■ Prompt 1 ■
Retype the passage from the article on Ford's carbon fiber hood, beginning at the words "Ford showed off" and stopping after the words "a piece-by-piece basis.".
■ Prompt 2 ■
According to the article on Ford's carbon fiber hood, which vehicle does BMW build with a carbon fiber roof over the cabin?

A European automotive materials research consortium demonstrated a carbon fiber hood on a Ford Focus, using production techniques that could make the advanced material practical for mass market production vehicles.

Ford showed off this Focus with a carbon fiber-reinforced hood at a materials conference in Germany. Ford

Exotic cars, such as the McLaren MP4-12C, boast lightweight bodies made entirely of carbon fiber-reinforced panels, yet a demonstration by Ford of a carbon fiber hood suggests that mass commercialization of this advanced material will trickle out on a piece-by-piece basis.

Carbon fiber-reinforced components can weigh less than half of their steel equivalents, while exhibiting similar strength. However, carbon fiber is currently too time-consuming and expensive to produce for use in affordable, mass market cars. BMW currently builds a carbon fiber roof over the cabin of its M3 performance vehicle, and is working with Daimler on developing a practical production process for carbon fiber body components.

■ Data shown ■
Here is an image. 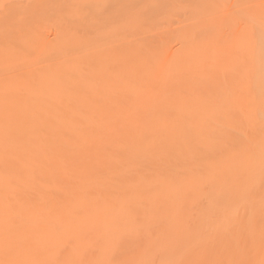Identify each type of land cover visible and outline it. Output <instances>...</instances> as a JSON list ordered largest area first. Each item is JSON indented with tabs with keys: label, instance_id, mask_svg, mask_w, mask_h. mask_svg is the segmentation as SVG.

■ Final answer 1 ■
Ford showed off this Focus with a carbon fiber-reinforced hood at a materials conference in Germany. Ford

Exotic cars, such as the McLaren MP4-12C, boast lightweight bodies made entirely of carbon fiber-reinforced panels, yet a demonstration by Ford of a carbon fiber hood suggests that mass commercialization of this advanced material will trickle out on a piece-by-piece basis.

■ Final answer 2 ■
Its M3 performance vehicle.